*** Opening Entries provided ***

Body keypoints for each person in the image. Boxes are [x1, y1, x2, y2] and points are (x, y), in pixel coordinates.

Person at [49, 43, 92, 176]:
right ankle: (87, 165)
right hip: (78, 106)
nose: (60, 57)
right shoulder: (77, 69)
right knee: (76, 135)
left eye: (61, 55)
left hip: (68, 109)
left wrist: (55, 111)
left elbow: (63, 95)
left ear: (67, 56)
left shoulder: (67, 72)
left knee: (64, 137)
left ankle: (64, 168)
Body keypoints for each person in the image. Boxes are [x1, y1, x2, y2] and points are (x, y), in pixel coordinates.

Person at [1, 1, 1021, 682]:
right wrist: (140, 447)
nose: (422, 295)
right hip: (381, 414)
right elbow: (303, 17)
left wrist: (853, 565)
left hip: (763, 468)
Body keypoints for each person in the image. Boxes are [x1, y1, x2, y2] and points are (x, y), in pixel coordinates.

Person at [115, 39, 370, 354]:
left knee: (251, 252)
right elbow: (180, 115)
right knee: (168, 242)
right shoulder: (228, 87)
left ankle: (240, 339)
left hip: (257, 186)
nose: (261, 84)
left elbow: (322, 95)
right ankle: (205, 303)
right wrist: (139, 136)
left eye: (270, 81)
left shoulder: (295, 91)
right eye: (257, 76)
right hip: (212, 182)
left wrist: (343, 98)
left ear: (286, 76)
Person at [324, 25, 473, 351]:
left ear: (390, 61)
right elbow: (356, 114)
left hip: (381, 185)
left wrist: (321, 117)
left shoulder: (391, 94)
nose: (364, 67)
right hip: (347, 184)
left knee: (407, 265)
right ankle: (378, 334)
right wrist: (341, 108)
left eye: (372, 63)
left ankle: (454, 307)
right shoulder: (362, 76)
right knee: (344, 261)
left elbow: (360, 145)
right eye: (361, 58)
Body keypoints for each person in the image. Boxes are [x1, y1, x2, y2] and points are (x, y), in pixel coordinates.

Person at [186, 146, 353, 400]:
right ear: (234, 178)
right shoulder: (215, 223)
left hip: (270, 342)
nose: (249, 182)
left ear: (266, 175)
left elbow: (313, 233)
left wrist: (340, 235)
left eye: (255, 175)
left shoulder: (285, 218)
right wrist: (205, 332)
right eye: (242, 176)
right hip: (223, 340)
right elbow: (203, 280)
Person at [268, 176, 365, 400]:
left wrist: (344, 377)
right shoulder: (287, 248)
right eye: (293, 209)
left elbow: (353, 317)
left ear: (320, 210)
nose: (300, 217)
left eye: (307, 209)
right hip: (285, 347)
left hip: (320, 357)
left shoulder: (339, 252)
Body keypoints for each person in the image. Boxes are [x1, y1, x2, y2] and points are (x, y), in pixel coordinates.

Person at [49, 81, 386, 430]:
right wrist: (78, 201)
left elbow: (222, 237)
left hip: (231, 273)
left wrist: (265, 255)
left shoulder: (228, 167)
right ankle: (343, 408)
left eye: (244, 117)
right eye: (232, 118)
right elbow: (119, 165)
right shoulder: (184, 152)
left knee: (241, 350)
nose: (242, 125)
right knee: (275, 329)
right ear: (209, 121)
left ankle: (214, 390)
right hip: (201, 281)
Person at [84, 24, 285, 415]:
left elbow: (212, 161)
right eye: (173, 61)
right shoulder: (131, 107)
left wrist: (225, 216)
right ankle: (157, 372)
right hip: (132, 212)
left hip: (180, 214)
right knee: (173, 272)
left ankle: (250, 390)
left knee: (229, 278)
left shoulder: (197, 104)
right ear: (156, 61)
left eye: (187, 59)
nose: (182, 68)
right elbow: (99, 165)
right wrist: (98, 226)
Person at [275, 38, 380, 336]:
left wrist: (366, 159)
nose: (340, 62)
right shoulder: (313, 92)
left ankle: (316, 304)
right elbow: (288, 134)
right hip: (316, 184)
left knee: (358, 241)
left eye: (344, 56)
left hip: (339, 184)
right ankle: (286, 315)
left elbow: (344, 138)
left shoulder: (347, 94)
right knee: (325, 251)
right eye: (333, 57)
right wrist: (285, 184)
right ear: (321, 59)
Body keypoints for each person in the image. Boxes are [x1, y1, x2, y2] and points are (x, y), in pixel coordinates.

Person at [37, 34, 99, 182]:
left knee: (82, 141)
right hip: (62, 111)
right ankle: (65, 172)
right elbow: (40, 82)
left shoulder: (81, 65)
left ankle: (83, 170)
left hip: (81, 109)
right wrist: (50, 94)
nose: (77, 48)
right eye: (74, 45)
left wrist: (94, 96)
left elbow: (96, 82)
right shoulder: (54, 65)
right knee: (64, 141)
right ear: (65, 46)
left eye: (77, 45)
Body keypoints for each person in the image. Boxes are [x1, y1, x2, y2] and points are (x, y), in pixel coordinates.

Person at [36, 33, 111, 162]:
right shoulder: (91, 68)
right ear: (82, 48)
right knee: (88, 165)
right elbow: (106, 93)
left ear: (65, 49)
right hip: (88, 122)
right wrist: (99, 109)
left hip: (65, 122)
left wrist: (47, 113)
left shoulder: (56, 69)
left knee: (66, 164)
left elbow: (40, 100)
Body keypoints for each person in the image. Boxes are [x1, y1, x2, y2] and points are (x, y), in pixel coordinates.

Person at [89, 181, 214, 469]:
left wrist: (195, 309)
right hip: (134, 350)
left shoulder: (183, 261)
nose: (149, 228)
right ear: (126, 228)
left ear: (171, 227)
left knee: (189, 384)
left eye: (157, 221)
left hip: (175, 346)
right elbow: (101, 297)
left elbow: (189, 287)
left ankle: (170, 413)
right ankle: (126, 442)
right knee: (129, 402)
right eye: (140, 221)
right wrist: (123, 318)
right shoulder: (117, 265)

*** Closing Entries provided ***

- **Work to complete**:
The output is every entry, printed exactly as it reads.

- **Solution to this problem**:
Body keypoints for each person in the image. Boxes are [x1, y1, x2, y2] and points are (x, y), in pixel coordinates.

Person at [49, 43, 92, 176]:
right ankle: (87, 165)
right hip: (78, 106)
nose: (60, 57)
right shoulder: (77, 69)
right knee: (76, 135)
left eye: (61, 55)
left hip: (68, 109)
left wrist: (55, 111)
left elbow: (63, 95)
left ear: (67, 56)
left shoulder: (67, 72)
left knee: (64, 137)
left ankle: (64, 168)
Body keypoints for each person in the image. Boxes are [x1, y1, x2, y2] and points are (x, y), in pixel coordinates.

Person at [1, 1, 1021, 682]:
right wrist: (140, 447)
nose: (422, 295)
right hip: (381, 414)
right elbow: (303, 17)
left wrist: (853, 565)
left hip: (763, 468)
Body keypoints for each person in the image. Boxes are [x1, y1, x2, y2] and points are (x, y), in pixel coordinates.

Person at [115, 39, 370, 354]:
left knee: (251, 252)
right elbow: (180, 115)
right knee: (168, 242)
right shoulder: (228, 87)
left ankle: (240, 339)
left hip: (257, 186)
nose: (261, 84)
left elbow: (322, 95)
right ankle: (205, 303)
right wrist: (139, 136)
left eye: (270, 81)
left shoulder: (295, 91)
right eye: (257, 76)
right hip: (212, 182)
left wrist: (343, 98)
left ear: (286, 76)
Person at [324, 25, 473, 351]:
left ear: (390, 61)
right elbow: (356, 114)
left hip: (381, 185)
left wrist: (321, 117)
left shoulder: (391, 94)
nose: (364, 67)
right hip: (347, 184)
left knee: (407, 265)
right ankle: (378, 334)
right wrist: (341, 108)
left eye: (372, 63)
left ankle: (454, 307)
right shoulder: (362, 76)
right knee: (344, 261)
left elbow: (360, 145)
right eye: (361, 58)
Body keypoints for each person in the image. Boxes are [x1, y1, x2, y2] and points are (x, y), in pixel coordinates.

Person at [186, 146, 353, 400]:
right ear: (234, 178)
right shoulder: (215, 223)
left hip: (270, 342)
nose: (249, 182)
left ear: (266, 175)
left elbow: (313, 233)
left wrist: (340, 235)
left eye: (255, 175)
left shoulder: (285, 218)
right wrist: (205, 332)
right eye: (242, 176)
right hip: (223, 340)
right elbow: (203, 280)
Person at [268, 176, 365, 400]:
left wrist: (344, 377)
right shoulder: (287, 248)
right eye: (293, 209)
left elbow: (353, 317)
left ear: (320, 210)
nose: (300, 217)
left eye: (307, 209)
right hip: (285, 347)
left hip: (320, 357)
left shoulder: (339, 252)
Body keypoints for each person in the image. Boxes are [x1, y1, x2, y2] and points are (x, y), in pixel coordinates.

Person at [49, 81, 386, 430]:
right wrist: (78, 201)
left elbow: (222, 237)
left hip: (231, 273)
left wrist: (265, 255)
left shoulder: (228, 167)
right ankle: (343, 408)
left eye: (244, 117)
right eye: (232, 118)
right elbow: (119, 165)
right shoulder: (184, 152)
left knee: (241, 350)
nose: (242, 125)
right knee: (275, 329)
right ear: (209, 121)
left ankle: (214, 390)
right hip: (201, 281)
Person at [84, 24, 285, 415]:
left elbow: (212, 161)
right eye: (173, 61)
right shoulder: (131, 107)
left wrist: (225, 216)
right ankle: (157, 372)
right hip: (132, 212)
left hip: (180, 214)
right knee: (173, 272)
left ankle: (250, 390)
left knee: (229, 278)
left shoulder: (197, 104)
right ear: (156, 61)
left eye: (187, 59)
nose: (182, 68)
right elbow: (99, 165)
right wrist: (98, 226)
Person at [275, 38, 380, 336]:
left wrist: (366, 159)
nose: (340, 62)
right shoulder: (313, 92)
left ankle: (316, 304)
right elbow: (288, 134)
right hip: (316, 184)
left knee: (358, 241)
left eye: (344, 56)
left hip: (339, 184)
right ankle: (286, 315)
left elbow: (344, 138)
left shoulder: (347, 94)
right knee: (325, 251)
right eye: (333, 57)
right wrist: (285, 184)
right ear: (321, 59)
Body keypoints for each person in the image. Boxes are [x1, y1, x2, y2] and points are (x, y), in pixel coordinates.

Person at [37, 34, 99, 182]:
left knee: (82, 141)
right hip: (62, 111)
right ankle: (65, 172)
right elbow: (40, 82)
left shoulder: (81, 65)
left ankle: (83, 170)
left hip: (81, 109)
right wrist: (50, 94)
nose: (77, 48)
right eye: (74, 45)
left wrist: (94, 96)
left elbow: (96, 82)
right shoulder: (54, 65)
right knee: (64, 141)
right ear: (65, 46)
left eye: (77, 45)
Body keypoints for each person in the image. Boxes are [x1, y1, x2, y2] and points are (x, y), in pixel coordinates.

Person at [36, 33, 111, 162]:
right shoulder: (91, 68)
right ear: (82, 48)
right knee: (88, 165)
right elbow: (106, 93)
left ear: (65, 49)
right hip: (88, 122)
right wrist: (99, 109)
left hip: (65, 122)
left wrist: (47, 113)
left shoulder: (56, 69)
left knee: (66, 164)
left elbow: (40, 100)
Body keypoints for each person in the image. Boxes are [x1, y1, x2, y2] and points are (x, y), in pixel coordinates.

Person at [89, 181, 214, 469]:
left wrist: (195, 309)
right hip: (134, 350)
left shoulder: (183, 261)
nose: (149, 228)
right ear: (126, 228)
left ear: (171, 227)
left knee: (189, 384)
left eye: (157, 221)
left hip: (175, 346)
right elbow: (101, 297)
left elbow: (189, 287)
left ankle: (170, 413)
right ankle: (126, 442)
right knee: (129, 402)
right eye: (140, 221)
right wrist: (123, 318)
right shoulder: (117, 265)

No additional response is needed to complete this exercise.